*** GIVEN ENTRIES ***

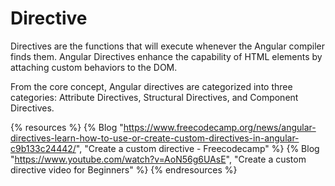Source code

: # Directive

Directives are the functions that will execute whenever the Angular compiler finds them. Angular Directives enhance the capability of HTML elements by attaching custom behaviors to the DOM.

From the core concept, Angular directives are categorized into three categories: Attribute Directives, Structural Directives, and Component Directives.

{% resources %}
  {% Blog "https://www.freecodecamp.org/news/angular-directives-learn-how-to-use-or-create-custom-directives-in-angular-c9b133c24442/", "Create a custom directive - Freecodecamp" %}
  {% Blog "https://www.youtube.com/watch?v=AoN56g6UAsE", "Create a custom directive video for Beginners" %}
{% endresources %}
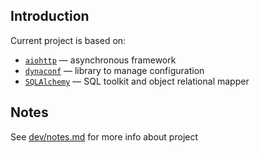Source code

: 
## Introduction

Current project is based on:

- [`aiohttp`](https://docs.aiohttp.org/) — asynchronous framework
- [`dynaconf`](https://www.dynaconf.com/) — library to manage configuration
- [`SQLAlchemy`](https://docs.sqlalchemy.org/) — SQL toolkit and object relational mapper


## Notes
See [dev/notes.md](https://github.com/kreoshine/kreoshine-py3-products/blob/develop/dev/notes.md) for more info about project 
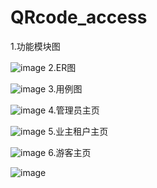 # QRcode_access
1.功能模块图

![image](https://github.com/qq1270735037/QRcode_access/blob/main/img/%E7%B3%BB%E7%BB%9F%E5%8A%9F%E8%83%BD%E6%A8%A1%E5%9D%97%E5%9B%BE.png)
2.ER图

![image](https://github.com/qq1270735037/QRcode_access/blob/main/img/ER.png)
3.用例图

![image](https://github.com/qq1270735037/QRcode_access/blob/main/img/%E7%94%A8%E4%BE%8B%E5%9B%BE%E5%85%A8.png)
4.管理员主页

![image](https://github.com/qq1270735037/QRcode_access/blob/main/img/%E7%AE%A1%E7%90%86%E5%91%98%E4%B8%BB%E9%A1%B5.jpg)
5.业主租户主页

![image](https://github.com/qq1270735037/QRcode_access/blob/main/img/%E4%B8%9A%E4%B8%BB%E7%A7%9F%E6%88%B7%E4%B8%BB%E9%A1%B5.jpg)
6.游客主页

![image](https://github.com/qq1270735037/QRcode_access/blob/main/img/%E6%B8%B8%E5%AE%A2%E4%B8%BB%E9%A1%B5.jpg)
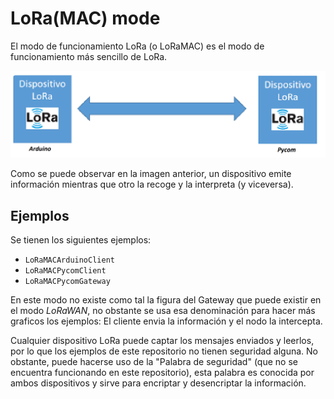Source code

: # LoRa(MAC) mode
El modo de funcionamiento LoRa (o LoRaMAC) es el modo de funcionamiento más sencillo de LoRa.

!["LoRaMAC_Topology.png"](https://github.com/Javieral95/Getting_Started_With_LoRa/blob/main/LoRaMAC/LoRaMAC_Topology.png?raw=true)

Como se puede observar en la imagen anterior, un dispositivo emite información mientras que otro la recoge y la interpreta (y viceversa).

## Ejemplos

Se tienen los siguientes ejemplos:
* ``LoRaMACArduinoClient``
* ``LoRaMACPycomClient``
* ``LoRaMACPycomGateway``

En este modo no existe como tal la figura del Gateway que puede existir en el modo _LoRaWAN_, no obstante se usa esa denominación para hacer más graficos los ejemplos: El cliente envia la información y el nodo la intercepta.

Cualquier dispositivo LoRa puede captar los mensajes enviados y leerlos, por lo que los ejemplos de este repositorio no tienen seguridad alguna. No obstante, puede hacerse uso de la "Palabra de seguridad" (que no se encuentra funcionando en este repositorio), esta palabra es conocida por ambos dispositivos y sirve para encriptar y desencriptar la información.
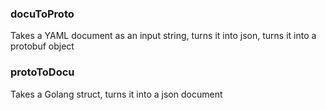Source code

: ### docuToProto
Takes a YAML document as an input string, turns it into json, turns it into a protobuf object
### protoToDocu
Takes a Golang struct, turns it into a json document
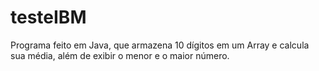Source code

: # testeIBM
Programa feito em Java, que armazena 10 dígitos em um Array e calcula sua média, além de exibir o menor e o maior número.
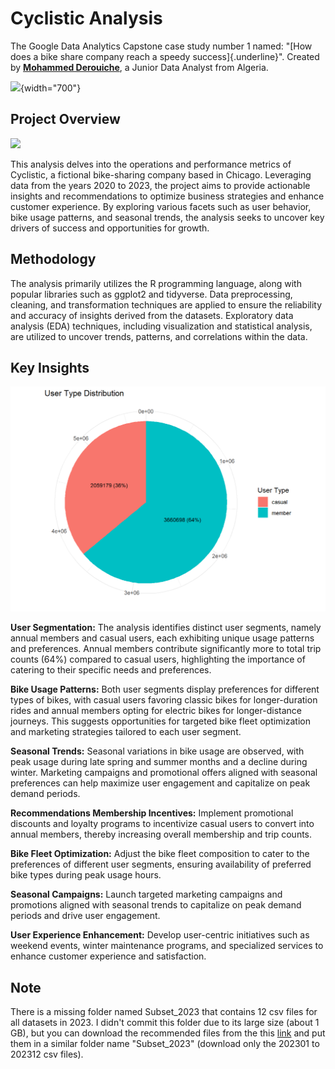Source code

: # Cyclistic Analysis

The Google Data Analytics Capstone case study number 1 named: "[How does a bike share company reach a speedy success]{.underline}". Created by [**Mohammed Derouiche**](https://www.linkedin.com/in/mohammed-derouiche-8958b425a), a Junior Data Analyst from Algeria.

![](https://images.credly.com/images/d41de2b7-cbc2-47ec-bcf1-ebecbe83872f/GCC_badge_DA_1000x1000.png){width="700"}

## Project Overview

![](https://miro.medium.com/v2/resize:fit:793/1*RIRe2uwWvkKFHzB43UpYKg.png)

This analysis delves into the operations and performance metrics of Cyclistic, a fictional bike-sharing company based in Chicago. Leveraging data from the years 2020 to 2023, the project aims to provide actionable insights and recommendations to optimize business strategies and enhance customer experience. By exploring various facets such as user behavior, bike usage patterns, and seasonal trends, the analysis seeks to uncover key drivers of success and opportunities for growth.

## Methodology

The analysis primarily utilizes the R programming language, along with popular libraries such as ggplot2 and tidyverse. Data preprocessing, cleaning, and transformation techniques are applied to ensure the reliability and accuracy of insights derived from the datasets. Exploratory data analysis (EDA) techniques, including visualization and statistical analysis, are utilized to uncover trends, patterns, and correlations within the data.

## Key Insights

![](images/download.png)

**User Segmentation:** The analysis identifies distinct user segments, namely annual members and casual users, each exhibiting unique usage patterns and preferences. Annual members contribute significantly more to total trip counts (64%) compared to casual users, highlighting the importance of catering to their specific needs and preferences.

**Bike Usage Patterns:** Both user segments display preferences for different types of bikes, with casual users favoring classic bikes for longer-duration rides and annual members opting for electric bikes for longer-distance journeys. This suggests opportunities for targeted bike fleet optimization and marketing strategies tailored to each user segment.

**Seasonal Trends:** Seasonal variations in bike usage are observed, with peak usage during late spring and summer months and a decline during winter. Marketing campaigns and promotional offers aligned with seasonal preferences can help maximize user engagement and capitalize on peak demand periods.

**Recommendations Membership Incentives:** Implement promotional discounts and loyalty programs to incentivize casual users to convert into annual members, thereby increasing overall membership and trip counts.

**Bike Fleet Optimization:** Adjust the bike fleet composition to cater to the preferences of different user segments, ensuring availability of preferred bike types during peak usage hours.

**Seasonal Campaigns:** Launch targeted marketing campaigns and promotions aligned with seasonal trends to capitalize on peak demand periods and drive user engagement.

**User Experience Enhancement:** Develop user-centric initiatives such as weekend events, winter maintenance programs, and specialized services to enhance customer experience and satisfaction.

## Note

There is a missing folder named Subset_2023 that contains 12 csv files for all datasets in 2023. I didn't commit this folder due to its large size (about 1 GB), but you can download the recommended files from the this [link](https://divvy-tripdata.s3.amazonaws.com/index.html) and put them in a similar folder name "Subset_2023" (download only the 202301 to 202312 csv files).

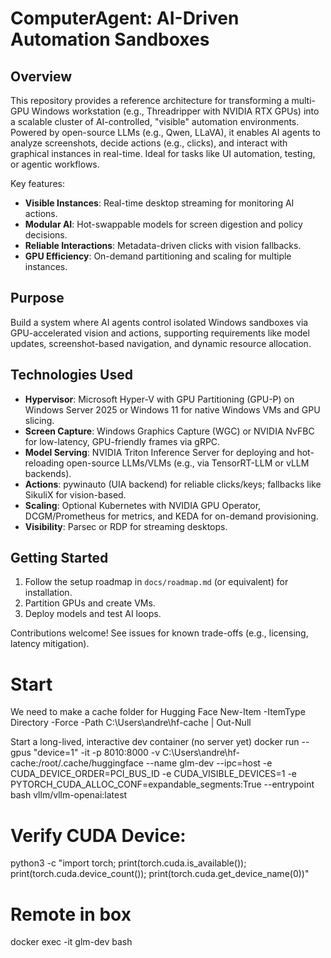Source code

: # ComputerAgent: AI-Driven Automation Sandboxes

## Overview
This repository provides a reference architecture for transforming a multi-GPU Windows workstation (e.g., Threadripper with NVIDIA RTX GPUs) into a scalable cluster of AI-controlled, "visible" automation environments. Powered by open-source LLMs (e.g., Qwen, LLaVA), it enables AI agents to analyze screenshots, decide actions (e.g., clicks), and interact with graphical instances in real-time. Ideal for tasks like UI automation, testing, or agentic workflows.

Key features:
- **Visible Instances**: Real-time desktop streaming for monitoring AI actions.
- **Modular AI**: Hot-swappable models for screen digestion and policy decisions.
- **Reliable Interactions**: Metadata-driven clicks with vision fallbacks.
- **GPU Efficiency**: On-demand partitioning and scaling for multiple instances.

## Purpose
Build a system where AI agents control isolated Windows sandboxes via GPU-accelerated vision and actions, supporting requirements like model updates, screenshot-based navigation, and dynamic resource allocation.

## Technologies Used
- **Hypervisor**: Microsoft Hyper-V with GPU Partitioning (GPU-P) on Windows Server 2025 or Windows 11 for native Windows VMs and GPU slicing.
- **Screen Capture**: Windows Graphics Capture (WGC) or NVIDIA NvFBC for low-latency, GPU-friendly frames via gRPC.
- **Model Serving**: NVIDIA Triton Inference Server for deploying and hot-reloading open-source LLMs/VLMs (e.g., via TensorRT-LLM or vLLM backends).
- **Actions**: pywinauto (UIA backend) for reliable clicks/keys; fallbacks like SikuliX for vision-based.
- **Scaling**: Optional Kubernetes with NVIDIA GPU Operator, DCGM/Prometheus for metrics, and KEDA for on-demand provisioning.
- **Visibility**: Parsec or RDP for streaming desktops.

## Getting Started
1. Follow the setup roadmap in `docs/roadmap.md` (or equivalent) for installation.
2. Partition GPUs and create VMs.
3. Deploy models and test AI loops.

Contributions welcome! See issues for known trade-offs (e.g., licensing, latency mitigation).


# Start
We need to make a cache folder for Hugging Face
New-Item -ItemType Directory -Force -Path C:\Users\andre\hf-cache | Out-Null

Start a long-lived, interactive dev container (no server yet)
docker run --gpus "device=1" -it -p 8010:8000 -v C:\Users\andre\hf-cache:/root/.cache/huggingface --name glm-dev --ipc=host -e CUDA_DEVICE_ORDER=PCI_BUS_ID -e CUDA_VISIBLE_DEVICES=1 -e PYTORCH_CUDA_ALLOC_CONF=expandable_segments:True --entrypoint bash vllm/vllm-openai:latest

# Verify CUDA Device:
python3 -c "import torch; print(torch.cuda.is_available()); print(torch.cuda.device_count()); print(torch.cuda.get_device_name(0))"

# Remote in box
docker exec -it glm-dev bash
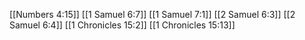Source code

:[[Numbers 4:15]]
[[1 Samuel 6:7]]
[[1 Samuel 7:1]]
[[2 Samuel 6:3]]
[[2 Samuel 6:4]]
[[1 Chronicles 15:2]]
[[1 Chronicles 15:13]]
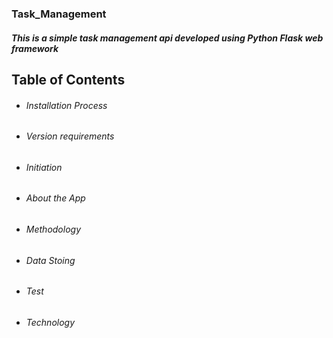### Task_Management
##### This is a simple task management api developed using Python Flask web framework

## Table of Contents
- ###### Installation Process
- ###### Version requirements
- ###### Initiation
- ###### About the App
- ###### Methodology
- ###### Data Stoing
- ###### Test
- ###### Technology



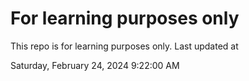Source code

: # For learning purposes only
This repo is for learning purposes only.
Last updated at

Saturday, February 24, 2024 9:22:00 AM

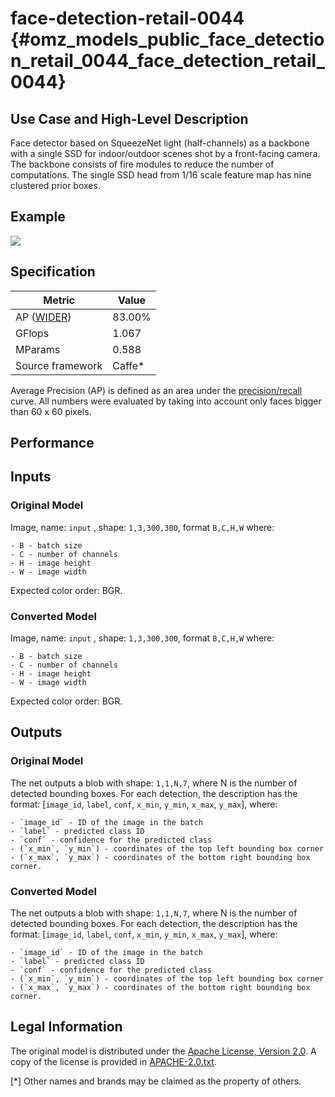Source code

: # face-detection-retail-0044 {#omz_models_public_face_detection_retail_0044_face_detection_retail_0044}

## Use Case and High-Level Description

Face detector based on SqueezeNet light (half-channels) as a backbone with a
single SSD for indoor/outdoor scenes shot by a front-facing camera. The backbone
consists of fire modules to reduce the number of computations. The single SSD
head from 1/16 scale feature map has nine clustered prior boxes.

## Example

![](./face-detection-retail-0044.png)

## Specification

| Metric                                                        | Value                   |
|---------------------------------------------------------------|-------------------------|
| AP ([WIDER](http://shuoyang1213.me/WIDERFACE/))               | 83.00%                  |
| GFlops                                                        | 1.067                   |
| MParams                                                       | 0.588                   |
| Source framework                                              | Caffe*                  |

Average Precision (AP) is defined as an area under the
[precision/recall](https://en.wikipedia.org/wiki/Precision_and_recall)
curve. All numbers were evaluated by taking into account only faces bigger than
60 x 60 pixels.

## Performance

## Inputs

### Original Model

Image, name: `input` , shape: `1,3,300,300`, format `B,C,H,W` where:

    - B - batch size
    - C - number of channels
    - H - image height
    - W - image width

Expected color order: BGR.

### Converted Model

Image, name: `input` , shape: `1,3,300,300`, format `B,C,H,W` where:

    - B - batch size
    - C - number of channels
    - H - image height
    - W - image width

Expected color order: BGR.

## Outputs

### Original Model

The net outputs a blob with shape: `1,1,N,7`, where N is the number of detected
bounding boxes. For each detection, the description has the format:
[`image_id`, `label`, `conf`, `x_min`, `y_min`, `x_max`, `y_max`],
where:

    - `image_id` - ID of the image in the batch
    - `label` - predicted class ID
    - `conf` - confidence for the predicted class
    - (`x_min`, `y_min`) - coordinates of the top left bounding box corner
    - (`x_max`, `y_max`) - coordinates of the bottom right bounding box corner.

### Converted Model

The net outputs a blob with shape: `1,1,N,7`, where N is the number of detected
bounding boxes. For each detection, the description has the format:
[`image_id`, `label`, `conf`, `x_min`, `y_min`, `x_max`, `y_max`],
where:

    - `image_id` - ID of the image in the batch
    - `label` - predicted class ID
    - `conf` - confidence for the predicted class
    - (`x_min`, `y_min`) - coordinates of the top left bounding box corner
    - (`x_max`, `y_max`) - coordinates of the bottom right bounding box corner.

## Legal Information

The original model is distributed under the
[Apache License, Version 2.0](https://raw.githubusercontent.com/opencv/training_toolbox_caffe/develop/LICENSE).
A copy of the license is provided in [APACHE-2.0.txt](../licenses/APACHE-2.0.txt).

[*] Other names and brands may be claimed as the property of others.
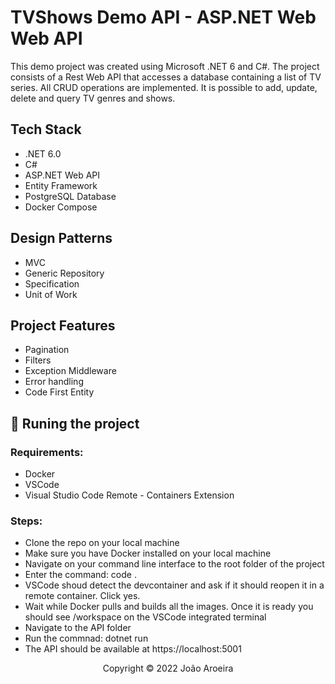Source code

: # TVShows Demo API - ASP.NET Web Web API

This demo project was created using Microsoft .NET 6 and C#. The project consists of a Rest Web API that accesses a database containing a list of TV series. All CRUD operations are implemented. It is possible to add, update, delete and query TV genres and shows. 

## Tech Stack
- .NET 6.0
- C#
- ASP.NET Web API
- Entity Framework
- PostgreSQL Database
- Docker Compose

## Design Patterns
- MVC
- Generic Repository
- Specification
- Unit of Work

## Project Features
- Pagination
- Filters
- Exception Middleware
- Error handling
- Code First Entity

## 🔧 Runing the project

### Requirements:
- Docker
- VSCode
- Visual Studio Code Remote - Containers Extension

### Steps:

- Clone the repo on your local machine
- Make sure you have Docker installed on your local machine
- Navigate on your command line interface to the root folder of the project
- Enter the command: code .
- VSCode shoud detect the devcontainer and ask if it should reopen it in a remote container. Click yes.
- Wait while Docker pulls and builds all the images. Once it is ready you should see /workspace on the VSCode integrated terminal
- Navigate to the API folder
- Run the commnad: dotnet run
- The API should be available at https://localhost:5001

<p align="center">Copyright © 2022 João Aroeira</p>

*** End of GIVEN ENTRIES ***

== PROBLEM TO WORK ON ==
Extract everything from the beginning of the data down to and including the line that contains "Current project is", reproducing each line verbatim. Leave the pictures out of your answer.

== EXPECTED ANSWER ==
Source code

: # Directive

Directives are the functions that will execute whenever the Angular compiler finds them. Angular Directives enhance the capability of HTML elements by attaching custom behaviors to the DOM.

From the core concept, Angular directives are categorized into three categories: Attribute Directives, Structural Directives, and Component Directives.

{% resources %}
  {% Blog "https://www.freecodecamp.org/news/angular-directives-learn-how-to-use-or-create-custom-directives-in-angular-c9b133c24442/", "Create a custom directive - Freecodecamp" %}
  {% Blog "https://www.youtube.com/watch?v=AoN56g6UAsE", "Create a custom directive video for Beginners" %}
{% endresources %}
Source code

: 
## Introduction

Current project is based on:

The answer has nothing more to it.